| CONSIGNE |
Reproduisez fidèlement l'extrait du passage à examiner qui s'ouvre sur les mots contenant « Or, si la séquence » et se referme sur « par l’orgasme masculin. ».

| PASSAGE À EXAMINER |
Mais comme souvent chez Kechiche, la polémique n’est jamais bien loin. Ici, elle prend la forme d’une scène de sexe ultra-réaliste entre l’actrice principale, Ophélie Bau, et Roméo De Lacour. Un cunnilingus d’une durée de 15 minutes, séquence suffisante pour entendre crier au scandale, voire à la pornographie ou mieux encore à un traitement avilissant de la femme par les tenants d’une certaine bien-pensance qui tend de plus en plus à avoir pignon sur rue.

Or, si la séquence incriminée dégage incontestablement un érotisme assez torride, elle n’a strictement rien de pornographique; la pornographie étant une représentation ultra-fantasmée et souvent outrancière de la sexualité. Ici, Kechiche représente avec réalisme une pratique sexuelle courante où, par ailleurs, c’est la femme qui prend du plaisir et non l’homme, contrairement, justement aux représentations machistes de la pornographie qui se concluent en règle générale par l’orgasme masculin.

| DONNÉES FOURNIES |
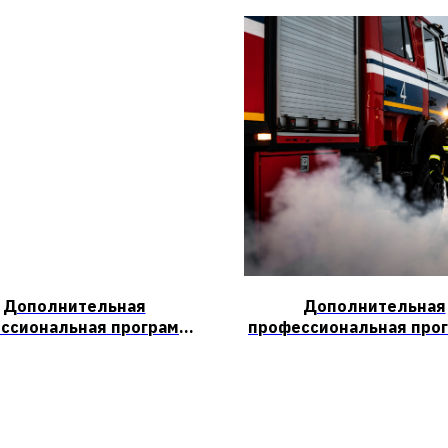
Дополнительная
Дополнительная
ссиональная программа
профессиональная про
ения квалификации для
повышения квалификац
одителей организаций,
лиц, на которых возл
лиц, назначенных
трудовая функция 
водителем организации
проведению
ответственными за
противопожарног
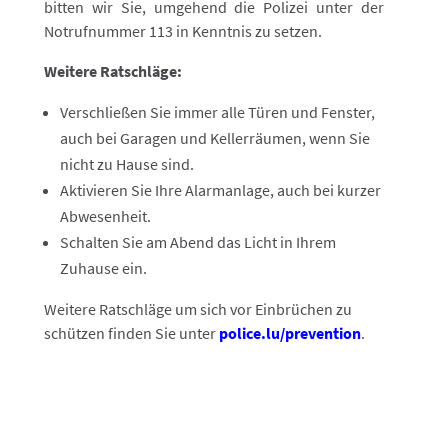
bitten wir Sie, umgehend die Polizei unter der
Notrufnummer 113 in Kenntnis zu setzen.
Weitere Ratschläge:
Verschließen Sie immer alle Türen und Fenster,
auch bei Garagen und Kellerräumen, wenn Sie
nicht zu Hause sind.
Aktivieren Sie Ihre Alarmanlage, auch bei kurzer
Abwesenheit.
Schalten Sie am Abend das Licht in Ihrem
Zuhause ein.
Weitere Ratschläge um sich vor Einbrüchen zu
schützen finden Sie unter
police.lu/prevention
.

| RÉPONSE FINALE |
Or, si la séquence incriminée dégage incontestablement un érotisme assez torride, elle n’a strictement rien de pornographique; la pornographie étant une représentation ultra-fantasmée et souvent outrancière de la sexualité. Ici, Kechiche représente avec réalisme une pratique sexuelle courante où, par ailleurs, c’est la femme qui prend du plaisir et non l’homme, contrairement, justement aux représentations machistes de la pornographie qui se concluent en règle générale par l’orgasme masculin.